Speaker
Description
Here, we present a preliminary study to evaluate how hardware configuration choices can affect the performance of a distributed file system.
While it is straightforward to size hardware for intensive computational tasks to achieve a given performance target, the complexity of the I/O hardware and software stack makes it challenging to predict - and even assess [1] - file system performance based solely on hardware specifications.
However, being able to predict overall performance and associated hardware cost is of utmost importance in many cases, like, for instance, large scale sharing platforms (i.e., NextCloud and others) based on distributed storage solutions as their backbone and HPC facilities with I/O intensive workload (i.e., large scale ML training).
Our experiments are conducted using the Ceph file system; the test infrastructure comprises 10 storage nodes, each of them is equipped with 192 GB of RAM, 2 processors with 16 cores each, while the storage comprises 12x22TB HDD for data and 2x14TB NVMe for metadata.
We explore three different HW parameters: number of CPU cores, amount of memory, and disk speed to see how the performances are affected in terms of bandwidth and IOPS of sequential and random read/write operations.
As a benchmarking tool, we use FIO [2], which is run multiple times, adjusting the number of available CPU cores and the memory capacity by means of the Linux hotplug interface while controlling disk I/O speeds through Linux cgroups.
Our preliminary results reveal that for some workloads, increasing hardware resources does not yield proportional performance gains.

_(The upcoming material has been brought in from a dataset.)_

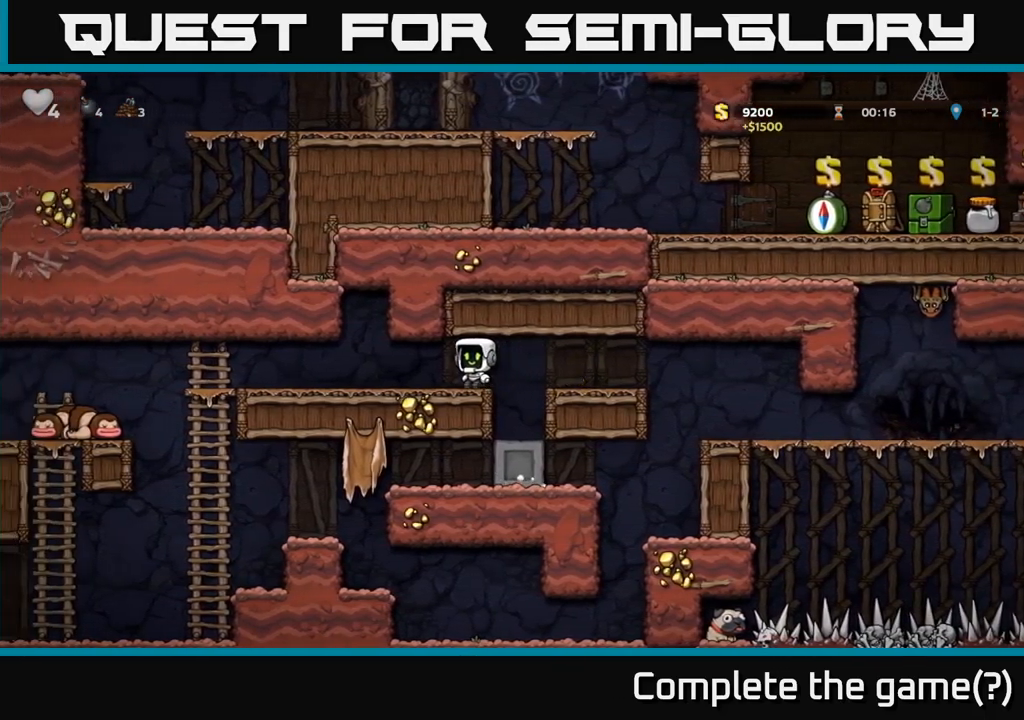
{"dt_ms": 500, "buttons": [], "events": []}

Surprisingly, sequential I/O operations are not significantly influenced by additional CPU cores or memory, indicating that the lower tiers of the hierarchical storage model do not benefit enough to justify noteworthy resource increases.
In contrast, IOPS-intensive tasks benefit from increased resources (CPUs and RAM).
Finally, performance consistently improves as disk speeds increase, but only up to a certain point; this suggests that the maximum potential performance of the disks is never fully realized in practice.
We are currently performing additional tests and examining different network configurations, including speed, link layer, and LAG settings, to achieve a comprehensive hardware analysis.
[1] Vasily Tarasov, Saumitra Bhanage, Erez Zadok, and Margo Seltzer.
"Benchmarking File System Benchmarking: It IS Rocket Science." Proceedings of the 13th Workshop on Hot Topics in Operating Systems
(HotOS XIII), May 2011. Napa, CA: USENIX Association.
[2] Jens Axboe. Flexible I/O Tester (fio). Version 1.2.0, 2022.